Article Text
Abstract
Introduction Gotistobart (ONC-392/BNT316) is a humanized anti-CTLA-4 mAb that preserves CTLA-4 immune checkpoint activity by avoiding lysosomal degradation. The safety and clinical activity of gotistobart monotherapy in ovarian cancer was previously reported. We report safety and efficacy results of gotistobart+pembrolizumab in an ongoing randomized, open-label, multicenter phase 2 trial in patients with PROC.
Methods Patients with platinum-resistant high-grade serous OC, tubal or peritoneal cancer who previously received 1 line of platinum-based therapy and progressed between 3-6 months, or received ≥1 line and progressed within 6 months of last dose, were randomized 1:1 to receive different doses of gotistobart+pembrolizumab 200 mg, Q3W. Primary endpoints are ORR (RECIST 1.1) and safety. Secondary endpoints include PFS and OS.

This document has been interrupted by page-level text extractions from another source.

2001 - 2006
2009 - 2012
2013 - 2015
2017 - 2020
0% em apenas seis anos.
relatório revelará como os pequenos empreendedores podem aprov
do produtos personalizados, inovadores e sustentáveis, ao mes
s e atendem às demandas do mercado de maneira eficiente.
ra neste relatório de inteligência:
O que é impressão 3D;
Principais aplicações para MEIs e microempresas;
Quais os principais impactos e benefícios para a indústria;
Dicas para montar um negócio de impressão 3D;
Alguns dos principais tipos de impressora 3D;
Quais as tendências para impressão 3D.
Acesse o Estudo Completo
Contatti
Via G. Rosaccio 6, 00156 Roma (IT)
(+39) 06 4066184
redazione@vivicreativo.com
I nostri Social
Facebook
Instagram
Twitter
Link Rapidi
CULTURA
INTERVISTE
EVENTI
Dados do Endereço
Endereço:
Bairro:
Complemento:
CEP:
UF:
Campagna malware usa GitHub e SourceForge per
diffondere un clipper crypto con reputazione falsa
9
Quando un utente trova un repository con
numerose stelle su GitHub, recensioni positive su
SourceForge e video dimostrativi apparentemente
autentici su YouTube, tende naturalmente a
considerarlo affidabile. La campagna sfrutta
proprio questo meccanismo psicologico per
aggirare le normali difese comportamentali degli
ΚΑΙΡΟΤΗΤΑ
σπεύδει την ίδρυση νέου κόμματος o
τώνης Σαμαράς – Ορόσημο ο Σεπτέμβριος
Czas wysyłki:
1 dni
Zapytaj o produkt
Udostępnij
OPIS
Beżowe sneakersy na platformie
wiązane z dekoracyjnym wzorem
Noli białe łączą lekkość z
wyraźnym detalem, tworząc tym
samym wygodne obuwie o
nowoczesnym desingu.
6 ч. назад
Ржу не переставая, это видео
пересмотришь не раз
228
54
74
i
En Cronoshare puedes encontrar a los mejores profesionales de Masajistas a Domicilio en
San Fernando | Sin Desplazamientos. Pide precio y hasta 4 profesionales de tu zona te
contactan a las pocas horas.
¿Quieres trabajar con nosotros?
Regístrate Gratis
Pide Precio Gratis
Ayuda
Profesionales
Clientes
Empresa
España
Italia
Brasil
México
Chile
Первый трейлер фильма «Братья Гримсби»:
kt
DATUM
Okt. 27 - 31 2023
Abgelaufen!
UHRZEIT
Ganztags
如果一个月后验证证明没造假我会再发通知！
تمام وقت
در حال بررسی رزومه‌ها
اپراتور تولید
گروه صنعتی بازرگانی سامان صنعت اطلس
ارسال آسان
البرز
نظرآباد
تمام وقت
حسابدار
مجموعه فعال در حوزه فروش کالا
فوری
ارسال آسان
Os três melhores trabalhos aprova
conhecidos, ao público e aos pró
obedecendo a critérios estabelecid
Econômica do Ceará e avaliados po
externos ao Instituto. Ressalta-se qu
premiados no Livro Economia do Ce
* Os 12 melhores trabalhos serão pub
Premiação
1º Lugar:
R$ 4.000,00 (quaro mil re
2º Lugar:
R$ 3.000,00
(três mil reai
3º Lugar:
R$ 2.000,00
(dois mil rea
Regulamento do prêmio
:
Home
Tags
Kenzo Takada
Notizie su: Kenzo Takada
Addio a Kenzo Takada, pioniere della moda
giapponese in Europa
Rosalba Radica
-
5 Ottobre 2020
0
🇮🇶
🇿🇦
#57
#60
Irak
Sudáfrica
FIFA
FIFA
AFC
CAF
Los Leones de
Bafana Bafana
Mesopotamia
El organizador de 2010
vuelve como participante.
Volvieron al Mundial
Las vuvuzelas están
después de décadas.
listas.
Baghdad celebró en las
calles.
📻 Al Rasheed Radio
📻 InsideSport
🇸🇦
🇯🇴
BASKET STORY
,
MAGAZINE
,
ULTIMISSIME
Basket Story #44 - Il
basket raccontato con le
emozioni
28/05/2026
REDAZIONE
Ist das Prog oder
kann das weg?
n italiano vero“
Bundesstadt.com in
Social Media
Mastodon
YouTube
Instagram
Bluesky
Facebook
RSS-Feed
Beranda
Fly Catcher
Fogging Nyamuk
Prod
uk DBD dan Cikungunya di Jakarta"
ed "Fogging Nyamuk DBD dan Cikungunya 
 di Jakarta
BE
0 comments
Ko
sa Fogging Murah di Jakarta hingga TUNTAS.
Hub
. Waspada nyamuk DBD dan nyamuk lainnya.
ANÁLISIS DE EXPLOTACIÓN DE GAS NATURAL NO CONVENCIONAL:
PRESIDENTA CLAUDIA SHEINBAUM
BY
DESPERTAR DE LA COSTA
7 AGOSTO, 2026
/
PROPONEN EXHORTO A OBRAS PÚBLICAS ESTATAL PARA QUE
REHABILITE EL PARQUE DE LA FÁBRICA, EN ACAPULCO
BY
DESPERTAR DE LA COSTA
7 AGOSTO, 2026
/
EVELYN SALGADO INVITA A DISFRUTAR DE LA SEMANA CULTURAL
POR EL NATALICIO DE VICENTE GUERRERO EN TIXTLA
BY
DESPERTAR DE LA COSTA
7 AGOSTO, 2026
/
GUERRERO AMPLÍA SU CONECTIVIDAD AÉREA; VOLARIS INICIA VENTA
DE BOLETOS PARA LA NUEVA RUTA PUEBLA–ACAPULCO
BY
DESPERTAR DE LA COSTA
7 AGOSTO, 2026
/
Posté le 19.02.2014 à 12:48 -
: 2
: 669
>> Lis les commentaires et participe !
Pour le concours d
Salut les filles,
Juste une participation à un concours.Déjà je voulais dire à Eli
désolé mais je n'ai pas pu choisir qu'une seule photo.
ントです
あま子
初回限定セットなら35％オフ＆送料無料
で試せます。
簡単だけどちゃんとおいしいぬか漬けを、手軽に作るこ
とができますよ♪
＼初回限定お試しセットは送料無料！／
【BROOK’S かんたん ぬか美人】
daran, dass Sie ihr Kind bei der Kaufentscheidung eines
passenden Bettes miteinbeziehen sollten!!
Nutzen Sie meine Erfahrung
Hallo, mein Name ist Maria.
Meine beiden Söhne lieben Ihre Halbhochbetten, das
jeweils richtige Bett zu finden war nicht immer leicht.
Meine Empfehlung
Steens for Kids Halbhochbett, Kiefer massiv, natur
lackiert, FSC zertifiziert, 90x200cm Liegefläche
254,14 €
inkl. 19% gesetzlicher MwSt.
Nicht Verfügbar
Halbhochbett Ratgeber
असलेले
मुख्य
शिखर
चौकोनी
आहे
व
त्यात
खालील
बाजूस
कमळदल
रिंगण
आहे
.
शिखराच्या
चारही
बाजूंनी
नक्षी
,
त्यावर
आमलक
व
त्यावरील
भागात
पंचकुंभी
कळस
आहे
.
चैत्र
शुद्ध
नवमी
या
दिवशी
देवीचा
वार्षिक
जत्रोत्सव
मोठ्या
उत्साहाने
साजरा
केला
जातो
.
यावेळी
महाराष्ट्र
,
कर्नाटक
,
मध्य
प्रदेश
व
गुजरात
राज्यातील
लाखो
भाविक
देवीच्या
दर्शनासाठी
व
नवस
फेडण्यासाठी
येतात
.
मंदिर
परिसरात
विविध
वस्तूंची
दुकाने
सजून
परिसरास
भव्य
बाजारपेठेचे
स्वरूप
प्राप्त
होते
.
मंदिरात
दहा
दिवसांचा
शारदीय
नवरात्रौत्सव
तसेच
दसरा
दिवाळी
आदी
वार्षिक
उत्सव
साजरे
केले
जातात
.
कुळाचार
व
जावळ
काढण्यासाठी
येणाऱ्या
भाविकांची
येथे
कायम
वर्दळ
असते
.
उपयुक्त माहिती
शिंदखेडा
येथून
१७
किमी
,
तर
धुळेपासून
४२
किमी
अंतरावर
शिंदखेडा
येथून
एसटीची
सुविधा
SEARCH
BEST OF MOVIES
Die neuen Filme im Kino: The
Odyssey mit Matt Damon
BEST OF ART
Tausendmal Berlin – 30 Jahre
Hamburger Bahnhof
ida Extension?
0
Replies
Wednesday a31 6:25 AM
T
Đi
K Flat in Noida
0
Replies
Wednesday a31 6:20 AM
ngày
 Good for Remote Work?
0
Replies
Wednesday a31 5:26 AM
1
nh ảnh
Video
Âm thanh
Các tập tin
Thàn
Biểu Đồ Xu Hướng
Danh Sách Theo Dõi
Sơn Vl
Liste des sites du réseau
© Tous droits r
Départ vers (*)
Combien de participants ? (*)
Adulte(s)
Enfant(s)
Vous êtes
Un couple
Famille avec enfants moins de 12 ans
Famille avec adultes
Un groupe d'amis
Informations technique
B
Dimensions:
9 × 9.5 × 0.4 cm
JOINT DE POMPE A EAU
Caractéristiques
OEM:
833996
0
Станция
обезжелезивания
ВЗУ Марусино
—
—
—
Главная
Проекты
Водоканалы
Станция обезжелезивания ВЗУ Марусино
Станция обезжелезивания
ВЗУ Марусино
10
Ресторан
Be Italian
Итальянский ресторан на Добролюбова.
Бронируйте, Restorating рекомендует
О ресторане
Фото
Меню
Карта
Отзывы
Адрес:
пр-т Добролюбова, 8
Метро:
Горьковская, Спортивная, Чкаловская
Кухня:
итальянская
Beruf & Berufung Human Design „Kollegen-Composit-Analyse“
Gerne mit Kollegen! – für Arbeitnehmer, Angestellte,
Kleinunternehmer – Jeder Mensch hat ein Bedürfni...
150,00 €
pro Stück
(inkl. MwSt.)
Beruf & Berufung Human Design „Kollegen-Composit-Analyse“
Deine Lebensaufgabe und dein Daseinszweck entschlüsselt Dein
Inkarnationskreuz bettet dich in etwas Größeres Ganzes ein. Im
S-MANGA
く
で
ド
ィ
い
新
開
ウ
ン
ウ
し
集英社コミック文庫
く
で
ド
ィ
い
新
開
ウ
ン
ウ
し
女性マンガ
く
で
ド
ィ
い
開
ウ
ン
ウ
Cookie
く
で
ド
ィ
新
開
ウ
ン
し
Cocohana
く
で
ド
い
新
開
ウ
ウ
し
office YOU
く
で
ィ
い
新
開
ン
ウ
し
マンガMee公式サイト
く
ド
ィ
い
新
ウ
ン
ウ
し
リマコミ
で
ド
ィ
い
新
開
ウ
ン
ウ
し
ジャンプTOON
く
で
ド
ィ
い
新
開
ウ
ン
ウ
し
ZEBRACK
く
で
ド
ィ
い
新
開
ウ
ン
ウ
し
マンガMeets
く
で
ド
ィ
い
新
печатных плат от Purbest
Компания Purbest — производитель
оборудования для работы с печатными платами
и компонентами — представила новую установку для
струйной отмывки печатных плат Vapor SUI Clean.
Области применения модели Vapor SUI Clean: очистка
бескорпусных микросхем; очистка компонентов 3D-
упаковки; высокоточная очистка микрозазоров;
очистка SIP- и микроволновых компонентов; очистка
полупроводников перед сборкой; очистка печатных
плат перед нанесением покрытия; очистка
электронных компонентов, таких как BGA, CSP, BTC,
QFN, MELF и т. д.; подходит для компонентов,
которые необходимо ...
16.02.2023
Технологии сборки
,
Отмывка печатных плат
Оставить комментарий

Results As of May 24, 2024, 83 patients had received ≥1 dose of gotistobart+pembrolizumab with 33 and 29 patients in 1 mg/kg and 2 mg/kg gotistobart+pembrolizumab groups, respectively. At the safety and efficacy cutoff date of May 10, 2024, with a median follow-up of 2.1 months (range 0.1-9.2), grade≥3 treatment-related adverse events (TRAEs) were observed in 35.7% and 31.0% patients in 1 mg/kg or 2 mg/kg groups, respectively (table 1). No grade 5 TRAEs were observed. Common grade 3 TRAEs from combined groups were ALT increased (7.0%), AST increased (7.0%) and diarrhea (5.3%). Unconfirmed ORR was 31.8% (7/22; 95% CI 13.9-54.9) and 36.4% (8/22; 95% CI 17.2-59.3) in 1 mg/kg and 2 mg/kg groups, respectively (table 1).
Conclusion/Implications Early results show encouraging safety and clinical activity in PROC patients receiving gotistobart+pembrolizumab.